The App it’s referring to is a PUA, or Potentially Unwanted Application, that can be downloaded from the internet. That’s what we need to block.
Step 1: Log into https://intune.microsoft.com and navigate to Devices -> Windows -> Configuration Profiles and click the Create Profile button. Choose Windows 10 and later, Settings catalog, and click create.
Step 2: Give the profile a name, like SmartScreen settings to Enable App & Browser Protection, and click Next. On the Configuration settings page, click the Add settings button. In the search window, look for “SmartScreen settings” and click on Microsoft Edge\SmartScreen settings. At the bottom, select “Configure Microsoft Defender SmartScreen” and “Configure Microsoft Defender SmartScreen to block potentially unwanted apps.”
Step 3: Close the Settings picker by clicking the X at the top-right, and click the slider to enable the 2 settings that were just selected. Complete the wizard ensuring that a Required Assignment is added for the Test Devices group.
Step 4: Navigate to Endpoint Security -> Antivirus. If the Antivirus policy has already been set up, edit the Microsoft Defender Antivirus policy. If not, we’ll create the policy now and only enable the appropriate setting for this scenario.
Click Create Policy, and select “Windows 10, Windows 11, and Windows Server” as the platform. Then choose Microsoft Defender Antivirus for the Profile and click Create.

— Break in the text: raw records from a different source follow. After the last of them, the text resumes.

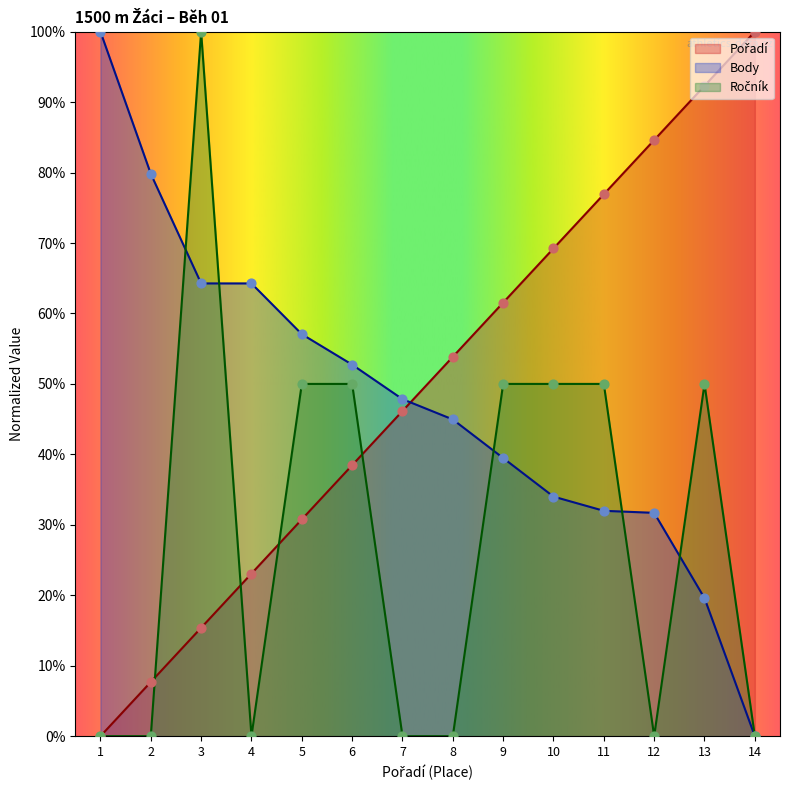

What are all the series names shown in the legend?

Pořadí, Body, Ročník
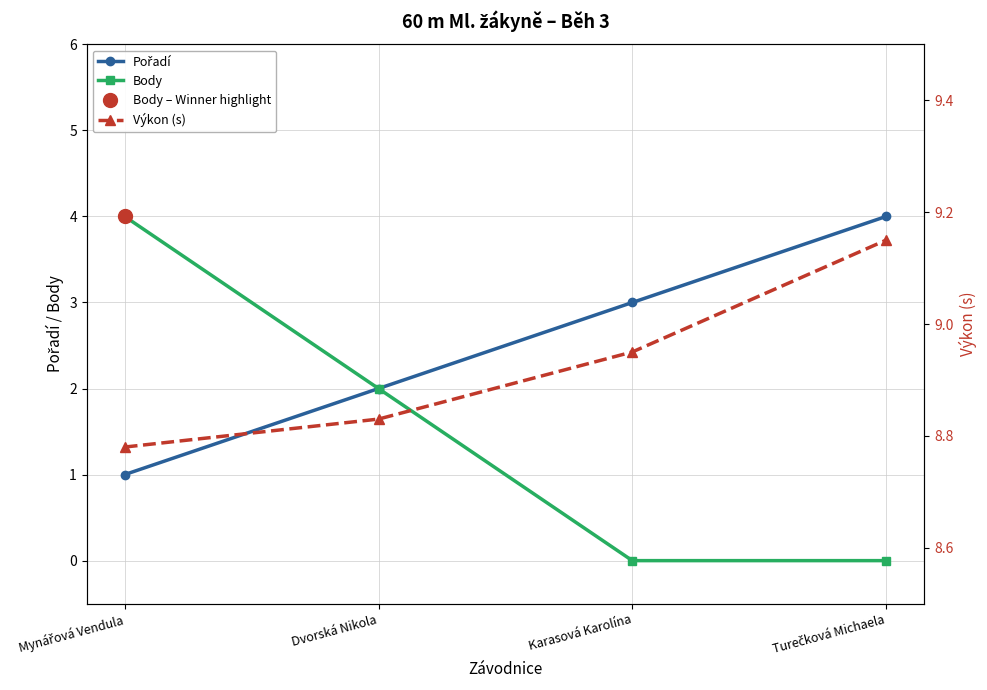

At which label does Body reach its minimum?

Karasová Karolína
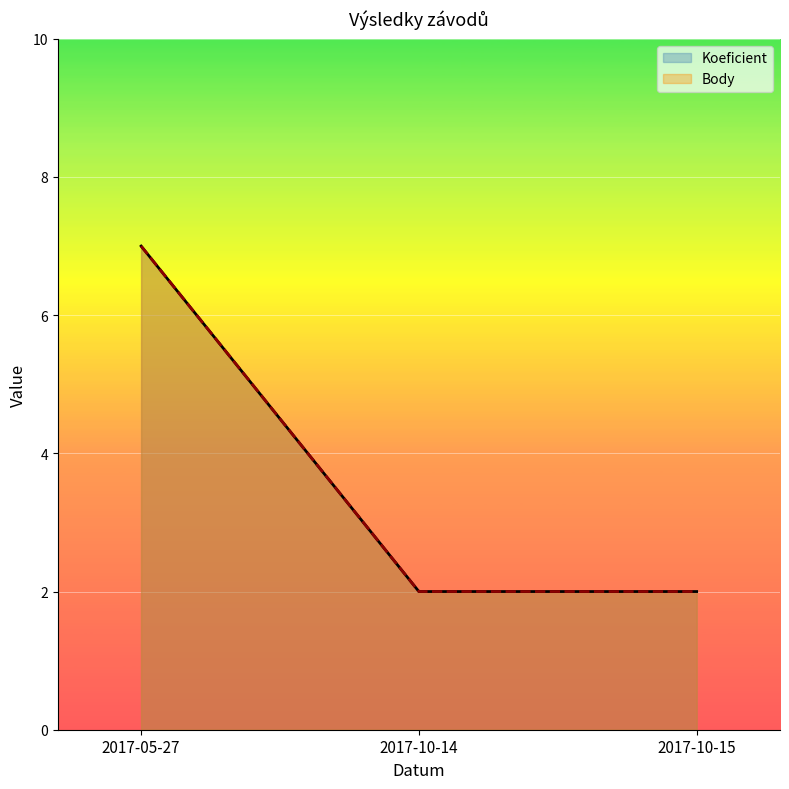

What position from the left is 2017-10-15?

3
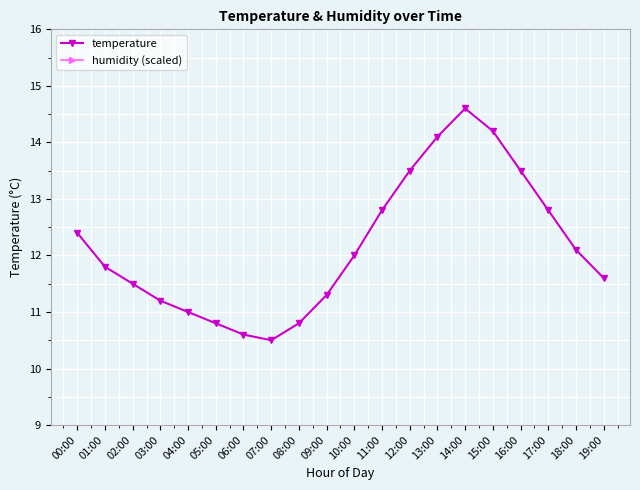

Between 07:00 and 16:00, which is larger?

16:00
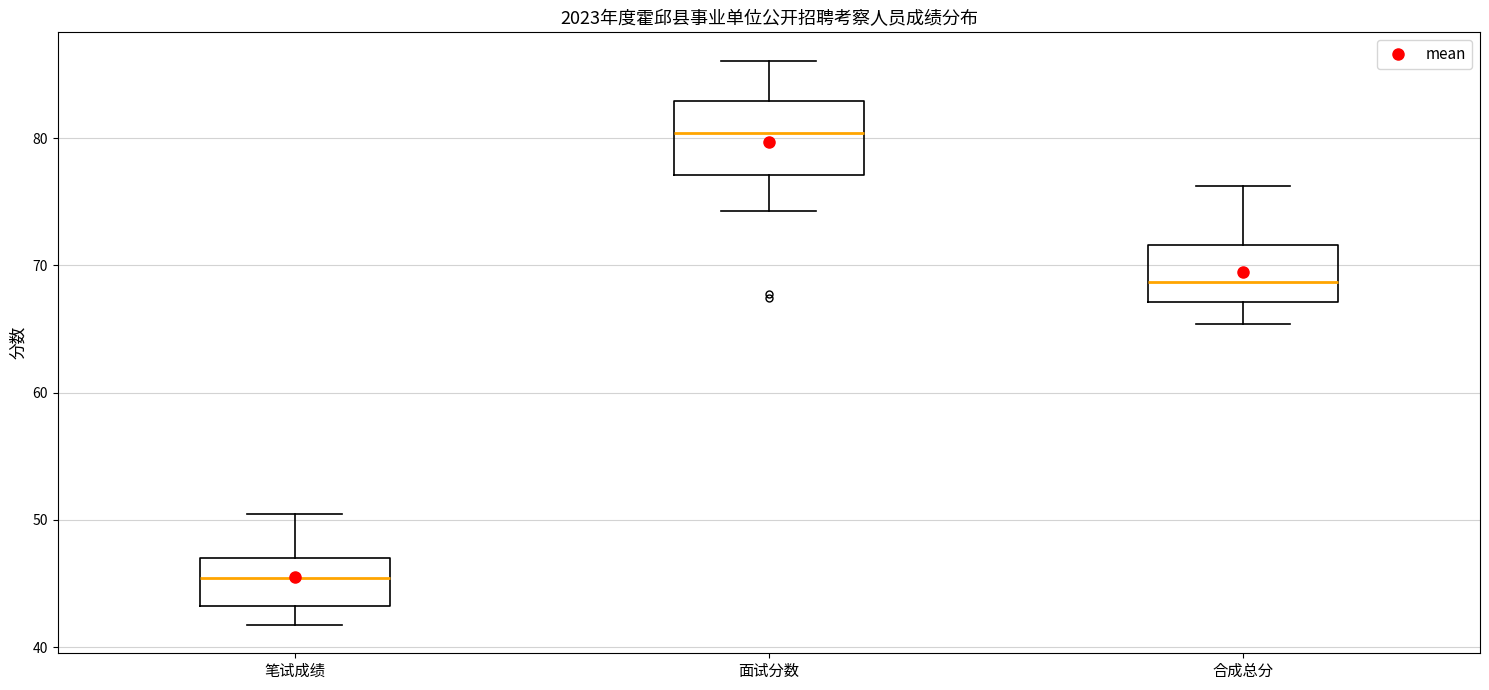

Reading left to right, read every box against the y-axis: the position of its median line, the range the box covers, and the ends of its whiskers. The values are not printed on the chart, so give them approximately, as read against the axis.

笔试成绩: median 45, box 43 to 47, whiskers 42 to 50
面试分数: median 80, box 77 to 83, whiskers 74 to 86
合成总分: median 69, box 67 to 72, whiskers 65 to 76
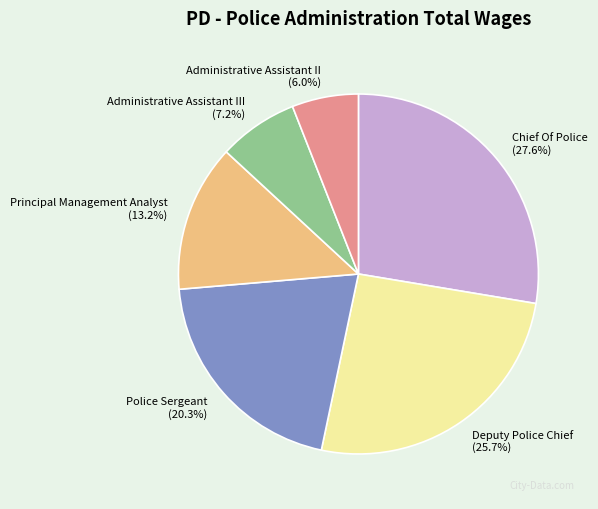

Which slice is the smallest?

Administrative Assistant II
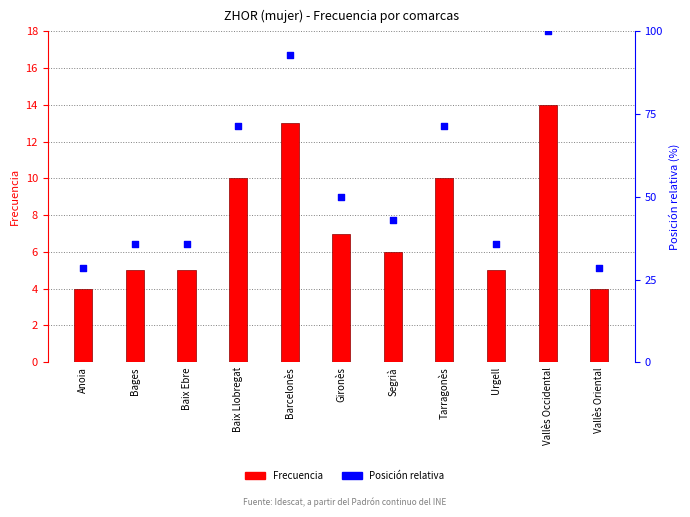

What is the total value across all series at Vallès Occidental?

114.0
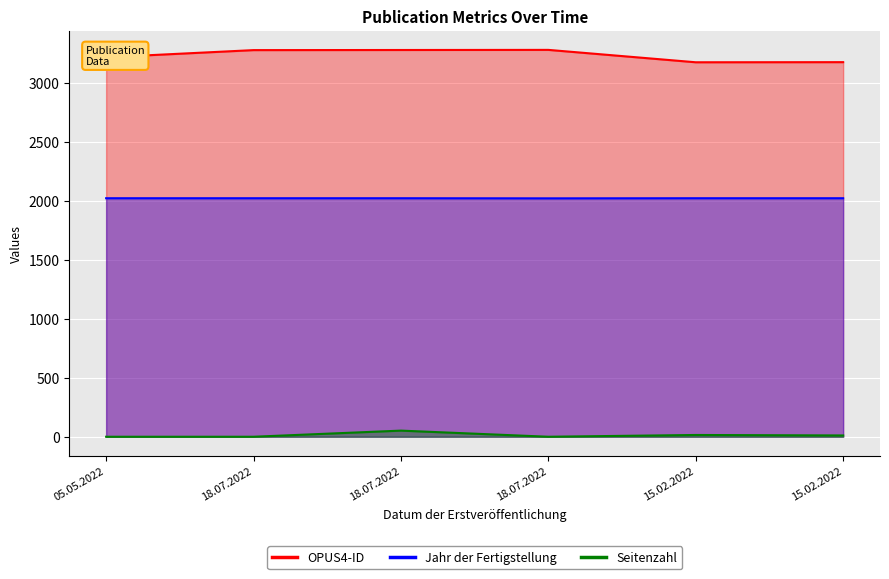

At which label does Jahr der Fertigstellung reach its minimum?

18.07.2022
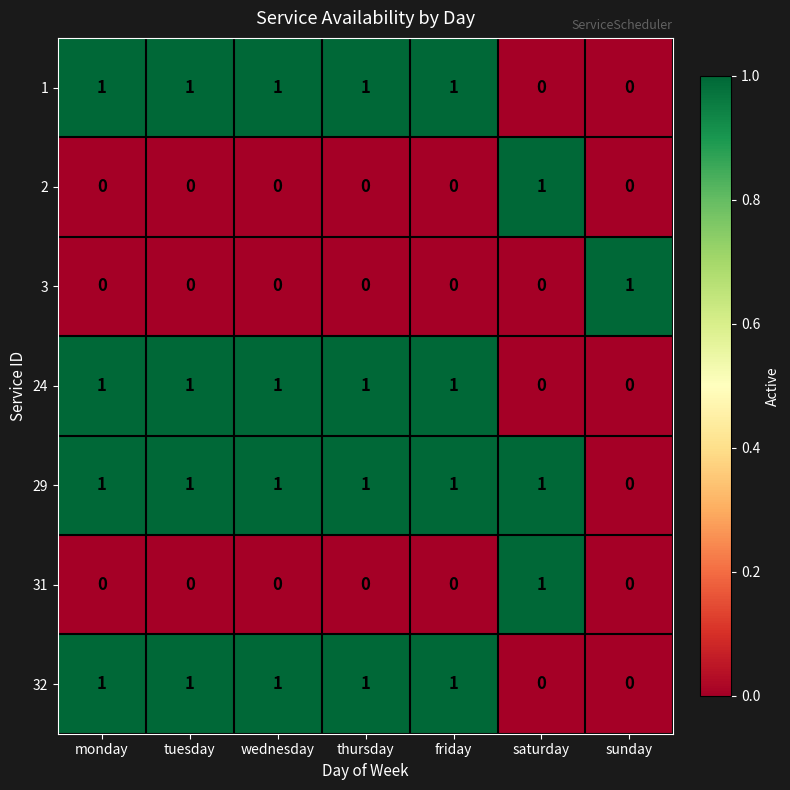

Count the number of data series in this chart.

7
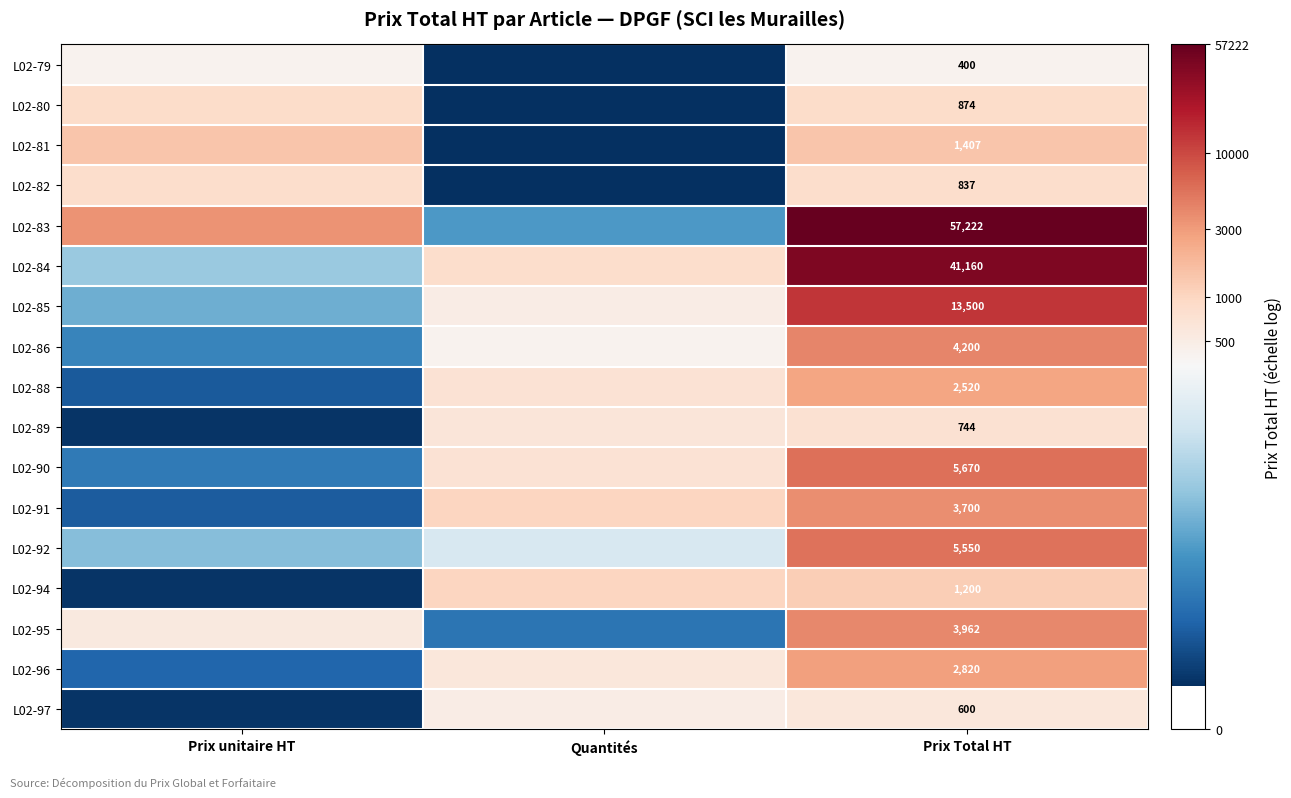

What value does the L02-95 series have at Prix unitaire HT?

6.3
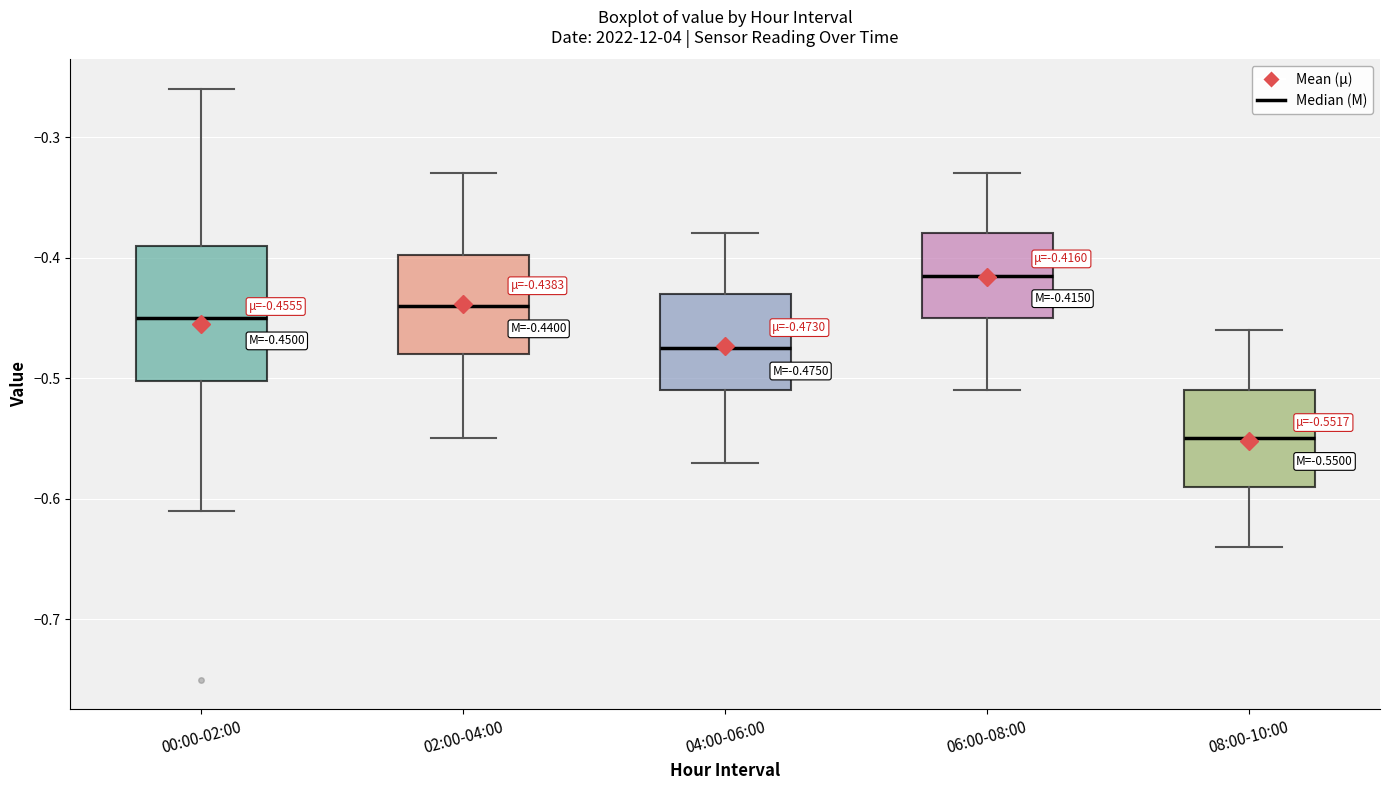

Which box is the tallest, from its lower edge to its upper edge?

00:00-02:00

Give the policy a name, like PUA Settings to Enable App & Browser control, and click Next.
About 2/3 of the way down the Configuration settings, you will see PUA Protection. Click the drop-down and select “PUA Protection on. Detected items are blocked…”
Complete the wizard, ensuring to create a Required Assignment for the same test group that was used earlier.
With SmartScreen configured to block PUA, and PUA Protection enabled at the antivirus level, the requirements for App & Browser control will now be met, and the warning will disappear.